To address this problem, Stone created “Vela Vela” during graduate school to allow teachers and students in other countries to learn South African music directly from South Africans. With this project, Stone and her friend returned to South Africa to record natives teaching their songs through oral tradition — the way they’re supposed to be taught. Despite the numerous logistic and technical challenges in producing “Vela Vela,” it was all worth it when the teaching DVD was met with success. “It [allowed] Americans to hear what South Africans actually sound like when they sing their music,” Stone said.
“Vela Vela” also highlights the crucial role of music in South Africa’s persisting issues of government corruption, poverty, and HIV, the spread of which has been a dire problem in the country’s society.
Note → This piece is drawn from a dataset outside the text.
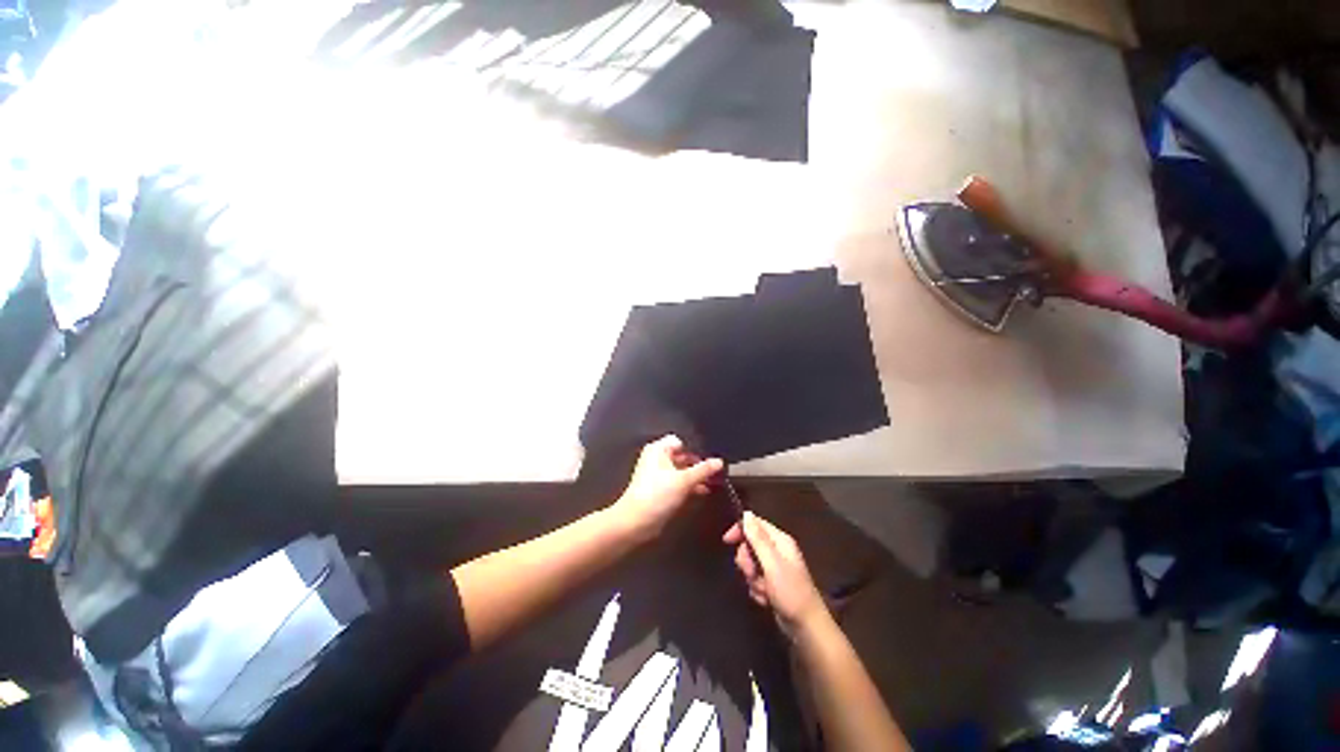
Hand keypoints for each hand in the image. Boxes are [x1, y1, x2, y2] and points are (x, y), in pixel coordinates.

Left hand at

“There are many reasons in which one in three people are infected,” Stone said solemnly. Open discussion about HIV is discouraged because of the danger of becoming a target for violence. Many women who don’t have control in their relationships or their sexual safety contract the virus when their partners don’t want to use condoms, which contributes to the large population of children and orphans infected with AIDS. “Only in the past few years have things changed so that people now have access to anti-retrovirals that enable them to live with the virus,” she added.
South Africans continue to fight for change with the limitless power of music. “In South Africa, people always adapt their choral music to use in different struggles, and so singing songs that helped them be successful in the past gives a sense of hope and determination that they’ll survive this current struggle. […] When they sing, they feel they’re a part of a community but they’re individuals,” Stone said.
“To see that as a conductor is really inspiring because in America, we don’t often sing music that is really connected to anything that we’re dealing with, especially politically and socially,” she continued. “To have music be such a part of everyday life sort of comes naturally in South Africa in a way that it doesn’t here or in anywhere else that I’ve ever seen.”
Today, Stone continues to share her passion for South African music by teaching workshops across the U.S. wherein she expands her students’ musical knowledge and lets them see how music from different cultures can connect with the issues in their own lives. “They feel like they’re in solidarity with people in their own communities and in other countries when they sing the South African songs about HIV…If we sing songs about the anti-apartheid struggle, we’ll talk about inequality.”
She also recounts the many times the faces of her advanced students light up with joy when they realize that singing South African choral music helps them better understand compositions from Brahms or Bach. “Everything is so connected, and to break down that wall is so exciting.” Stone believes fervently devoting herself to teaching her workshops as authentically as possible gives her students the chance to become more global citizens by learning music from different cultures without feeling self-conscious.
The enthusiastic reactions of her students motivate Stone to continue growing as a passionate teacher, conductor, and individual. “It’s amazing to have that constant balancing of being open to the world around me and then bringing it back to my students, and then learning from them how to share the things that turn on all the lights in my head, my soul, and my voice.”